# Exercise:
What you return should be only the lines in the entries below between the one holding "thumb tip: (1008, 841)" and the one holding "pinky tip: (337, 337)", ends included, with every picture left out.

Source data
..............................

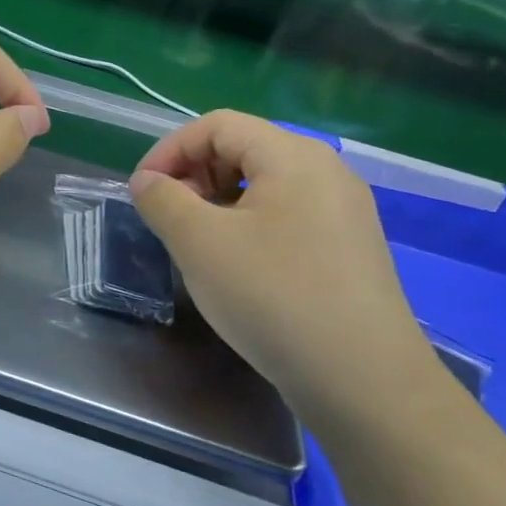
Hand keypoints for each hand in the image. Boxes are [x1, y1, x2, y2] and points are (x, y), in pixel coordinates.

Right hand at [129, 111, 430, 418]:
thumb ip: (162, 199)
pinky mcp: (349, 247)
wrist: (363, 381)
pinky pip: (286, 213)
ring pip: (264, 183)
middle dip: (194, 172)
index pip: (217, 125)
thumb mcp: (199, 243)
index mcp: (293, 156)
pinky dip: (248, 222)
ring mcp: (343, 210)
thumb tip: (147, 181)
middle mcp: (326, 171)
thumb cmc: (273, 296)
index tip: (141, 191)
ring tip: (195, 240)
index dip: (170, 149)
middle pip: (243, 148)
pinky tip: (236, 263)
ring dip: (217, 199)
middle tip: (167, 215)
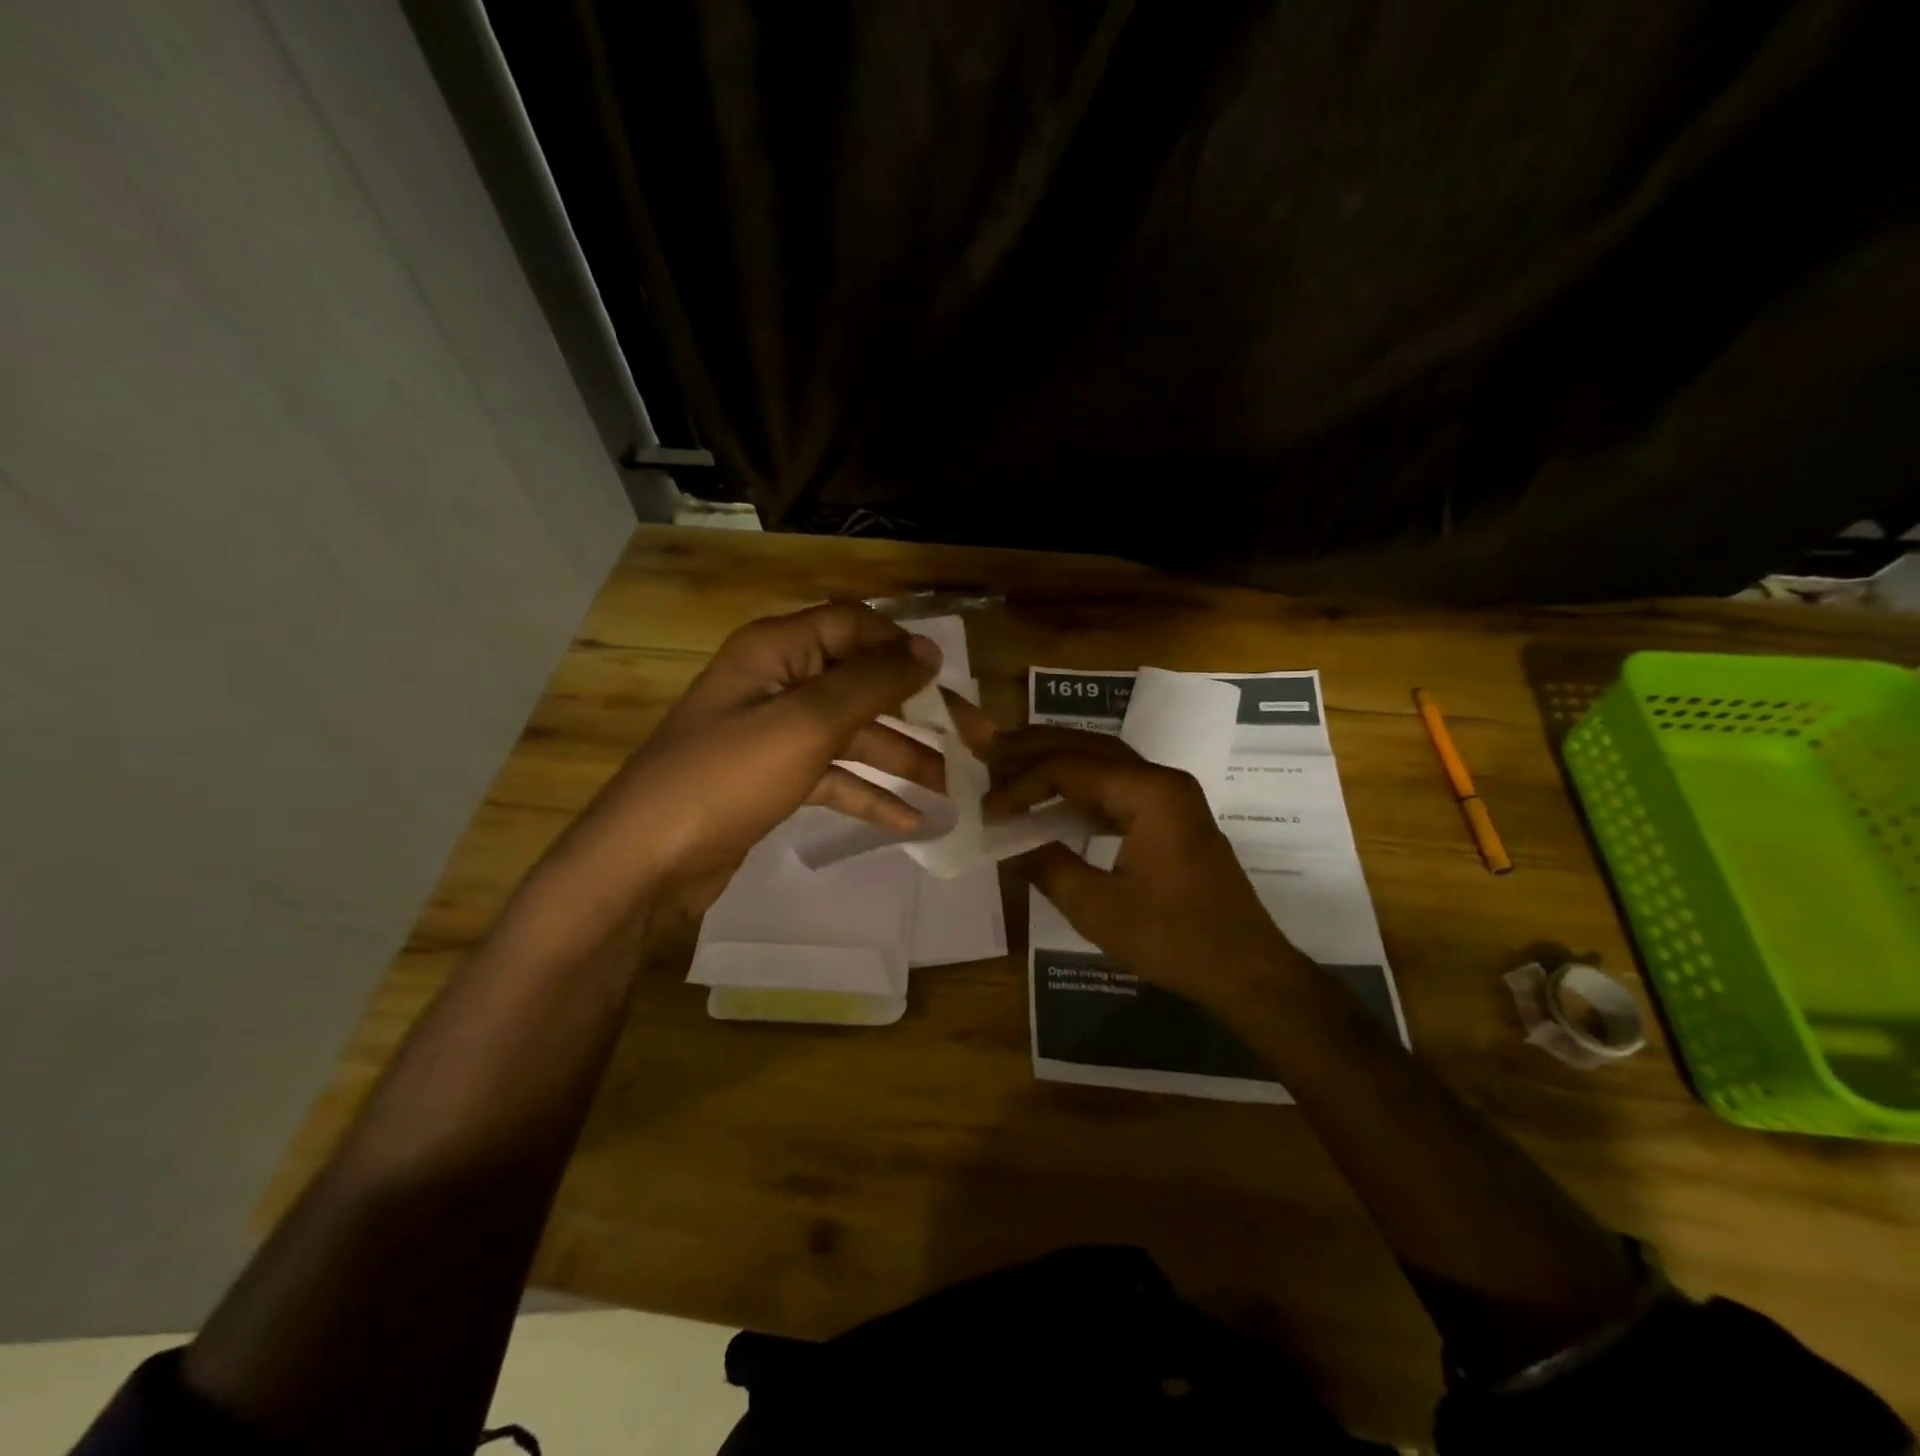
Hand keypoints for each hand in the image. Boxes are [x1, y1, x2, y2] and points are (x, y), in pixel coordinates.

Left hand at [543, 602, 989, 920]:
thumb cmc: (725, 778)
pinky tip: (911, 820)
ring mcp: (775, 733)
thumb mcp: (805, 723)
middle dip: (919, 710)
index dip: (903, 647)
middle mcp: (778, 681)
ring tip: (954, 788)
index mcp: (777, 650)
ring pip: (854, 733)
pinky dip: (870, 793)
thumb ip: (870, 683)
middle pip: (862, 683)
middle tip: (975, 740)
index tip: (950, 681)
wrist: (644, 862)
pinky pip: (834, 775)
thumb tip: (927, 650)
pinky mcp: (774, 779)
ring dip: (903, 757)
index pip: (854, 625)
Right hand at [985, 727, 1308, 1010]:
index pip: (1070, 767)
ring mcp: (1170, 797)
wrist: (1246, 970)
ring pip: (1103, 761)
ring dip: (1056, 760)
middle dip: (1035, 747)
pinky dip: (1078, 786)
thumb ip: (1048, 866)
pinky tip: (1051, 798)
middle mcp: (1161, 780)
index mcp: (1149, 793)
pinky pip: (1116, 785)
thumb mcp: (1099, 909)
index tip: (988, 809)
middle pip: (1089, 746)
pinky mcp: (1170, 817)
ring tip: (1010, 763)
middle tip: (989, 750)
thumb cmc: (1175, 940)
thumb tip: (1008, 841)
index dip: (1022, 783)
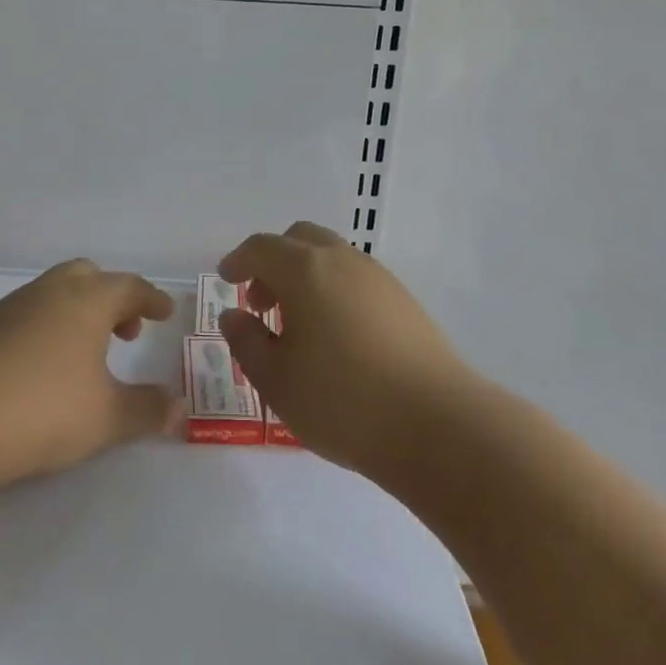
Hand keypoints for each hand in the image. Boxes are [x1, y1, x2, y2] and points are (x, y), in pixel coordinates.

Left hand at [0, 259, 179, 490]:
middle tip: (124, 331)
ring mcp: (11, 307)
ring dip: (77, 311)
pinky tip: (42, 365)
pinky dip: (47, 326)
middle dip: (111, 298)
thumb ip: (147, 410)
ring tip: (85, 352)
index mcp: (87, 301)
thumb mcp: (106, 418)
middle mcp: (50, 292)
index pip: (129, 287)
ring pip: (54, 292)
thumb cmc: (42, 409)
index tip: (164, 313)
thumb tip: (180, 408)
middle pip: (88, 276)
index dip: (151, 299)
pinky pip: (28, 313)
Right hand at [218, 222, 471, 479]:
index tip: (226, 279)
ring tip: (299, 326)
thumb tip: (234, 315)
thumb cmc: (343, 402)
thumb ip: (247, 341)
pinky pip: (356, 279)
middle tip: (262, 304)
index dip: (238, 260)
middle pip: (299, 238)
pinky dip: (334, 290)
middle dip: (273, 262)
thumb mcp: (276, 380)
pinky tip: (337, 337)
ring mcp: (379, 278)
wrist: (439, 426)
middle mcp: (342, 261)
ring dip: (306, 276)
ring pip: (331, 257)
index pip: (261, 247)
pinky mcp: (405, 301)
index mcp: (305, 270)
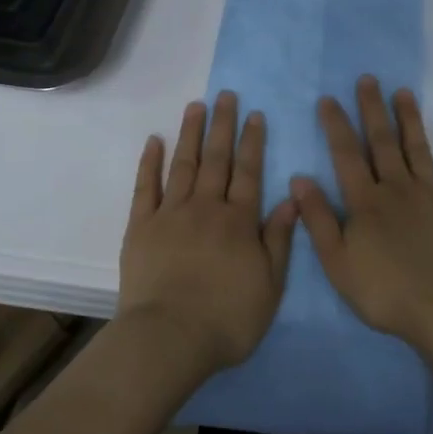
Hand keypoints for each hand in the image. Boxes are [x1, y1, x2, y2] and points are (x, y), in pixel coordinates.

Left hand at [118, 91, 296, 375]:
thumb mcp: (270, 285)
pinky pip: (145, 187)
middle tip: (225, 95)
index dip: (253, 142)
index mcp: (239, 221)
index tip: (254, 114)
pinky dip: (149, 162)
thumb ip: (279, 240)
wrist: (170, 337)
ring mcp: (170, 214)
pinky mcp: (141, 227)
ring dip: (190, 133)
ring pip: (183, 164)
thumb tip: (292, 199)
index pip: (249, 172)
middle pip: (217, 159)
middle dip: (223, 125)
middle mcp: (206, 207)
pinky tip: (154, 141)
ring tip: (195, 106)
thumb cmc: (227, 319)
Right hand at [291, 76, 432, 350]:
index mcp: (367, 202)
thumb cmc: (385, 291)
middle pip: (382, 142)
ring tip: (403, 92)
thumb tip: (299, 179)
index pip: (346, 155)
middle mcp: (399, 189)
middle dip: (372, 109)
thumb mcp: (337, 262)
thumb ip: (318, 219)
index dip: (336, 125)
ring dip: (410, 119)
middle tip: (368, 79)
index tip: (328, 98)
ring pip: (419, 149)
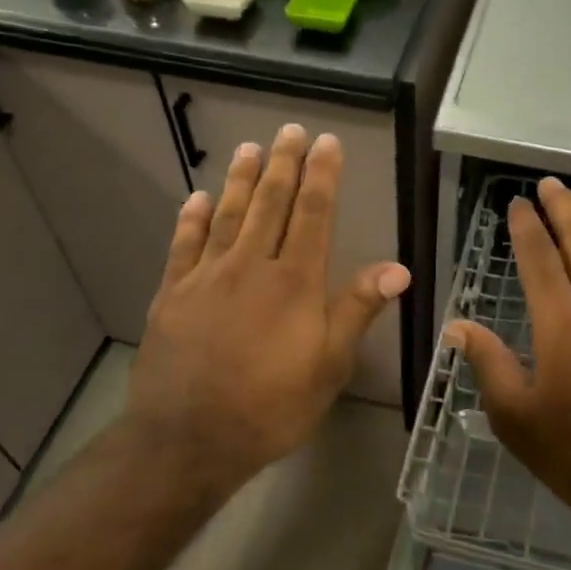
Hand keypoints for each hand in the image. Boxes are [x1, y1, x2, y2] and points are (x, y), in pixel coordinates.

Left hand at [123, 123, 409, 496]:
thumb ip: (357, 310)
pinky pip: (184, 245)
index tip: (326, 142)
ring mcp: (206, 277)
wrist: (189, 439)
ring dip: (241, 180)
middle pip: (270, 204)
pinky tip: (198, 197)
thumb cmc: (271, 407)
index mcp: (294, 282)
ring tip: (250, 148)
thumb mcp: (329, 366)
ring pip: (228, 215)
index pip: (313, 214)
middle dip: (283, 164)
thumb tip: (398, 268)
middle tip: (290, 130)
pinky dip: (192, 218)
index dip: (321, 176)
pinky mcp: (172, 294)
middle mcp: (250, 266)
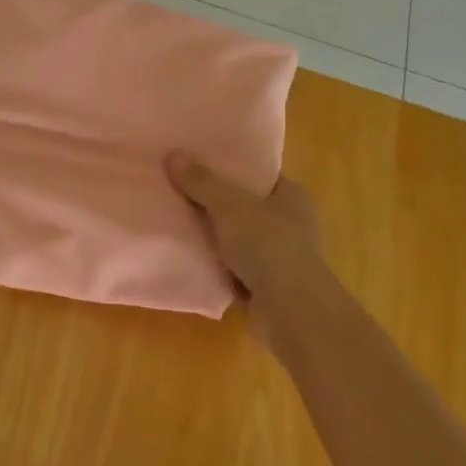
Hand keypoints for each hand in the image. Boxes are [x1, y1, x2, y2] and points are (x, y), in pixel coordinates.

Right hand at [167, 154, 334, 335]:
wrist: (291, 311)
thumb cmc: (268, 246)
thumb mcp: (229, 206)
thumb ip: (201, 181)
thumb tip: (173, 154)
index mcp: (291, 196)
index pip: (258, 173)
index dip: (230, 167)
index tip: (197, 162)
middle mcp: (290, 222)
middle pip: (245, 205)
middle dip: (215, 201)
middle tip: (179, 189)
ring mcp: (280, 255)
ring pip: (238, 237)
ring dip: (214, 235)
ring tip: (176, 220)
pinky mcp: (268, 284)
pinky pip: (234, 265)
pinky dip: (216, 263)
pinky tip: (189, 255)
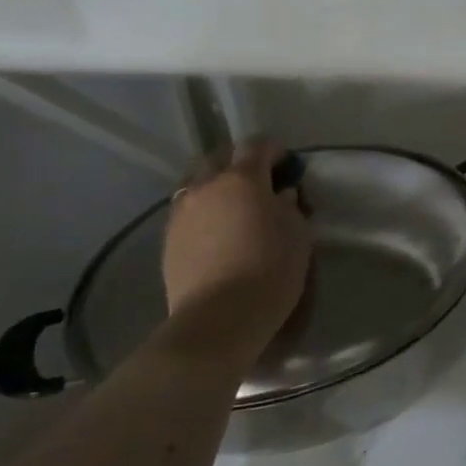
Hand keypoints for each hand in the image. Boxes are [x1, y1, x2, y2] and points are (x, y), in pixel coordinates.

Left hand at [162, 140, 310, 338]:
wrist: (219, 318)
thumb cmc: (270, 271)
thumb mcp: (297, 235)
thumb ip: (289, 206)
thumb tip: (280, 195)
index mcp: (242, 179)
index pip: (257, 146)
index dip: (274, 150)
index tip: (287, 163)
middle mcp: (206, 186)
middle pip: (218, 158)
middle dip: (238, 163)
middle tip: (257, 182)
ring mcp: (182, 212)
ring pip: (196, 184)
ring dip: (215, 186)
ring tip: (231, 207)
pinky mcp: (168, 239)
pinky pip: (186, 211)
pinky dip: (202, 211)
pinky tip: (215, 231)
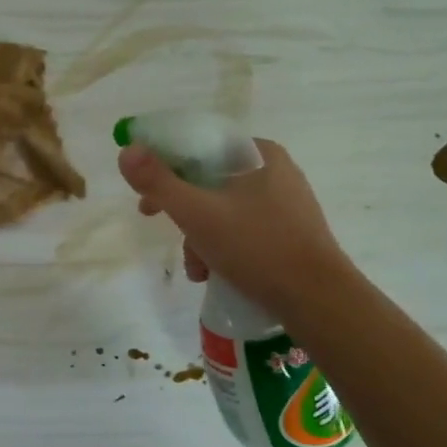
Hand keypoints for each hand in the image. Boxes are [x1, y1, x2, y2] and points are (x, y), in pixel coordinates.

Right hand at [116, 138, 350, 314]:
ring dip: (198, 234)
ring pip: (222, 206)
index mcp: (257, 154)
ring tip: (196, 267)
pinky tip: (214, 272)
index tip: (145, 189)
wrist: (320, 301)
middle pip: (207, 178)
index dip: (163, 163)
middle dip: (180, 208)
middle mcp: (274, 170)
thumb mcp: (196, 213)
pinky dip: (221, 245)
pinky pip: (242, 227)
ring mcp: (285, 202)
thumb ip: (157, 181)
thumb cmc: (256, 248)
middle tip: (155, 221)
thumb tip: (127, 149)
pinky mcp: (290, 231)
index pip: (198, 145)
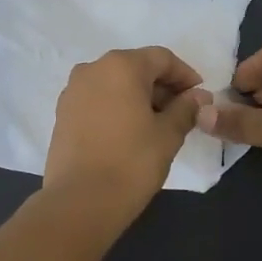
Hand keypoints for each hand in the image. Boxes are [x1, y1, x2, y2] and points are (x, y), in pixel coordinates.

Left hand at [42, 47, 210, 213]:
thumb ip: (186, 109)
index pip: (162, 58)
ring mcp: (72, 91)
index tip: (199, 98)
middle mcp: (93, 69)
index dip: (185, 75)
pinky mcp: (62, 114)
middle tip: (181, 113)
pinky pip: (97, 100)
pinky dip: (117, 107)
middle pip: (136, 67)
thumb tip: (199, 97)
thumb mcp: (168, 134)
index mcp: (121, 66)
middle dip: (161, 86)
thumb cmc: (132, 162)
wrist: (80, 201)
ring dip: (138, 97)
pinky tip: (129, 132)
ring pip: (114, 84)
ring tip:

..............................

# Expected output:
thumb tip: (1008, 841)
index dip: (1022, 783)
Hand keypoints for each hand in the image. Boxes are [x1, y1, x2, y2] and points are (x, y), in pixel coordinates.

Left hand at [0, 259, 179, 490]:
middle tip: (124, 331)
ring mcp: (11, 307)
ring dip: (77, 311)
pinky tip: (42, 365)
pinky dip: (47, 326)
middle dip: (111, 298)
thumb ip: (147, 410)
ring tip: (85, 352)
index mcp: (87, 301)
thumb mcp: (106, 418)
middle mcp: (50, 292)
index pip: (129, 287)
ring pip: (54, 292)
thumb cmc: (42, 409)
index tip: (164, 313)
thumb tip: (180, 408)
middle pip: (88, 276)
index dip: (151, 299)
pinky pip: (28, 313)
Right hand at [218, 222, 471, 479]:
index tip: (226, 279)
ring tip: (299, 326)
thumb tip: (234, 315)
thumb cmc: (343, 402)
thumb ip: (247, 341)
pinky pip: (356, 279)
middle tip: (262, 304)
index dip: (238, 260)
middle pip: (299, 238)
pinky dip: (334, 290)
middle dip: (273, 262)
thumb mcp: (276, 380)
pinky tip: (337, 337)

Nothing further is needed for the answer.